Finish describing pdqsort improvements

1 files changed, 31 insertions, 10 deletions

diff --git a/implementation/primitive/sort.md b/implementation/primitive/sort.md
index 8a5c99e7..2a1c0c27 100644
--- a/implementation/primitive/sort.md
+++ b/implementation/primitive/sort.md
@@ -30,9 +30,9 @@ For **Bins**, use a branching binary search: see [On binary search](#on-binary-s
 
 The name of the game here is "branchless".
 
-Sorting algorithms of interest are counting sort and [pdqsort](https://github.com/orlp/pdqsort) (some improvements of my own to be described here later). However, these are both unusable for Grade.
+For sorting the best general algorithm I know of is a hybrid of pdqsort with counting sort, described below. I've found some improvements to pdqsort, but they all maintain its basic strategy and pattern-defeating nature, so I think the name still fits.

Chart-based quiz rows

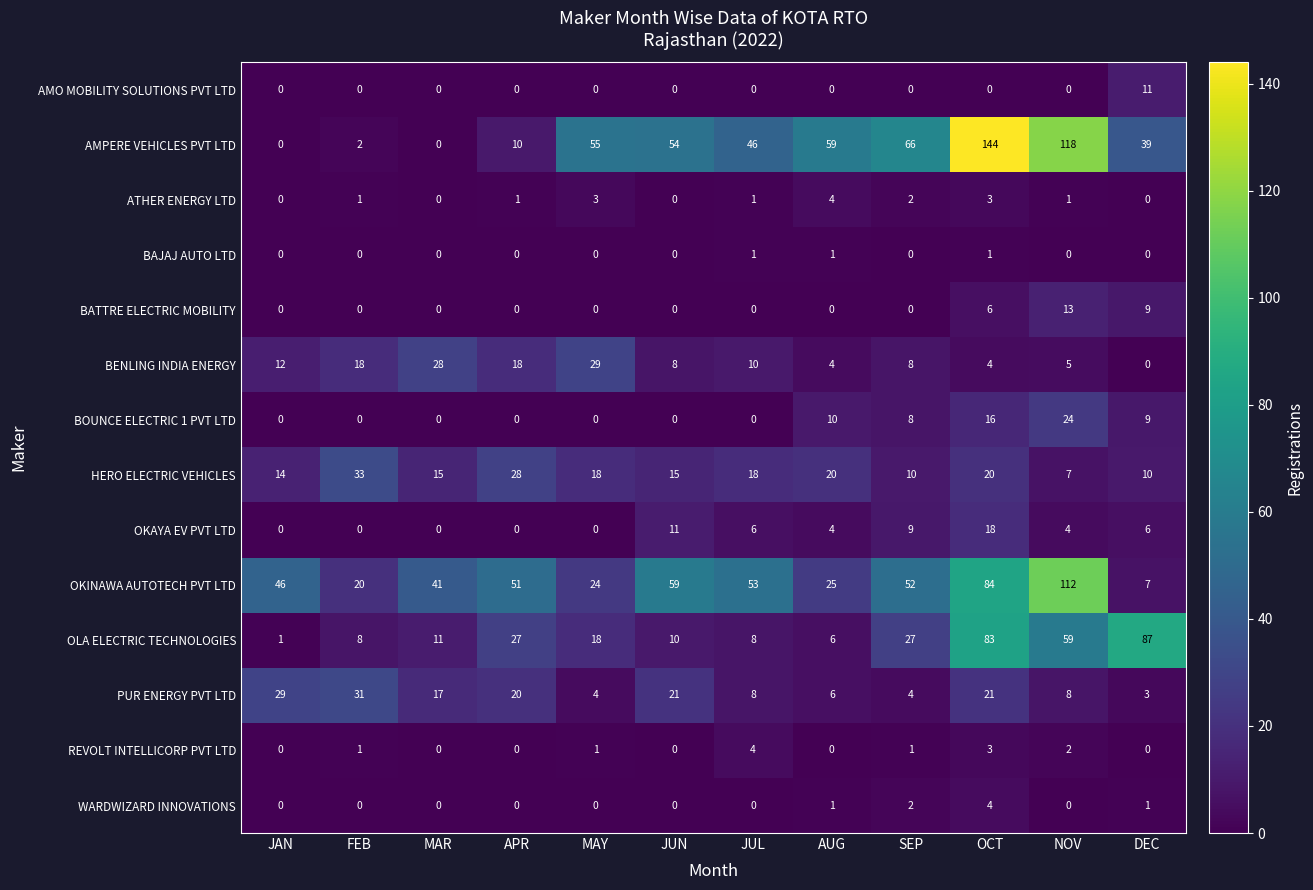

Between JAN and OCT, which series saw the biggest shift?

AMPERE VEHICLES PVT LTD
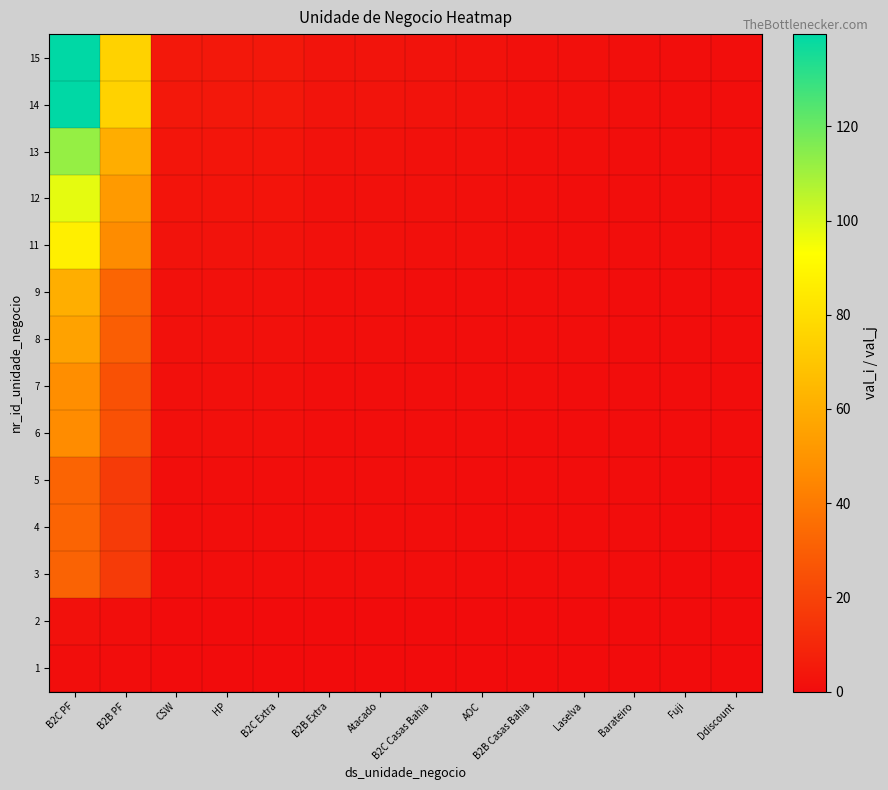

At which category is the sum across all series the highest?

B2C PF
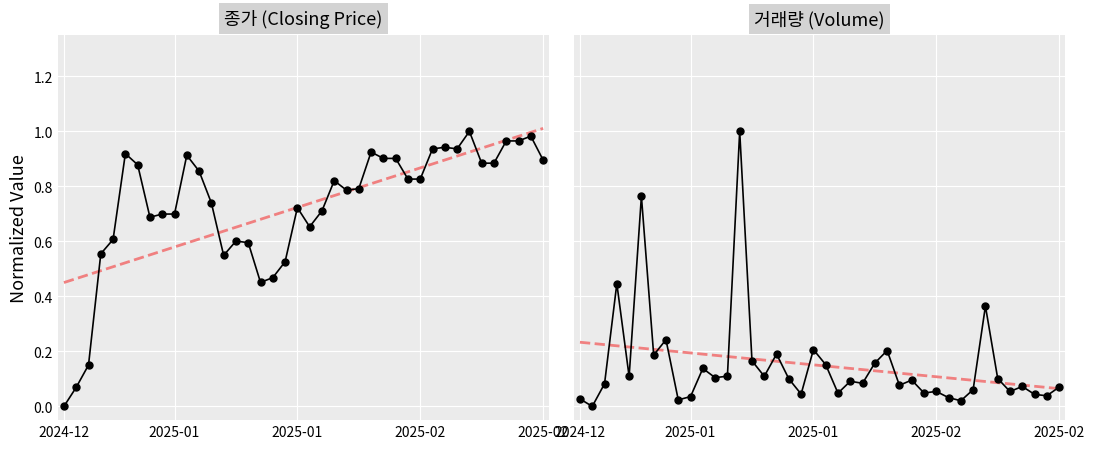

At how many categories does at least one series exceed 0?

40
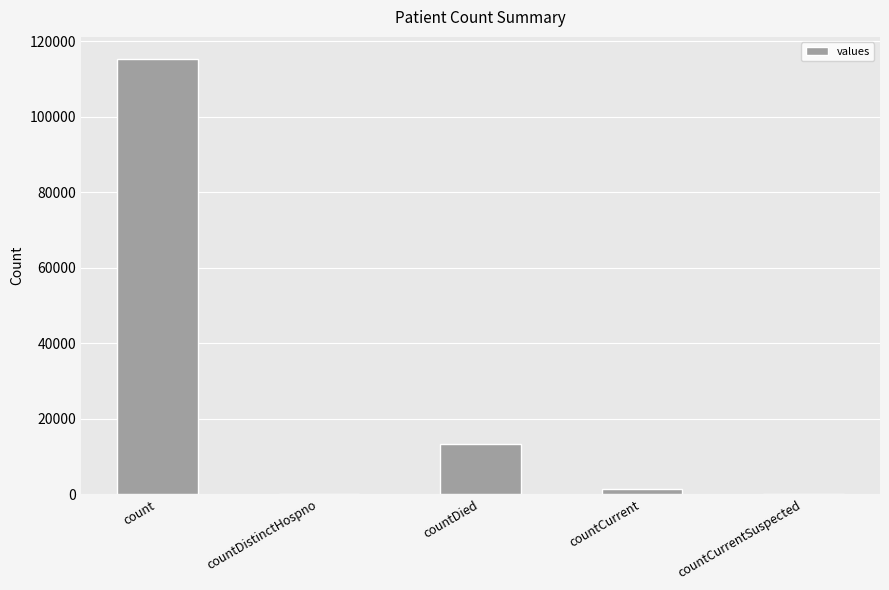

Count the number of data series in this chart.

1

§ BRIEF A
Answer these questions about the diff, one line each:
(i) How many insertions and how many deletions does the diff report?
(ii) According to the removed line, for what are counting sort and pdqsort both unusable?
(iii) What hybrid does the added line call the best general sorting algorithm?
§ BRIEF B
Copy out every line of the chart-based quiz rows word for word, without the pictures.

§ EXERCISE SOLUTION A
(i) 31 insertions and 10 deletions.
(ii) Grade.
(iii) A hybrid of pdqsort with counting sort.

§ EXERCISE SOLUTION B
Between JAN and OCT, which series saw the biggest shift?

AMPERE VEHICLES PVT LTD

At which category is the sum across all series the highest?

B2C PF

At how many categories does at least one series exceed 0?

40

Count the number of data series in this chart.

1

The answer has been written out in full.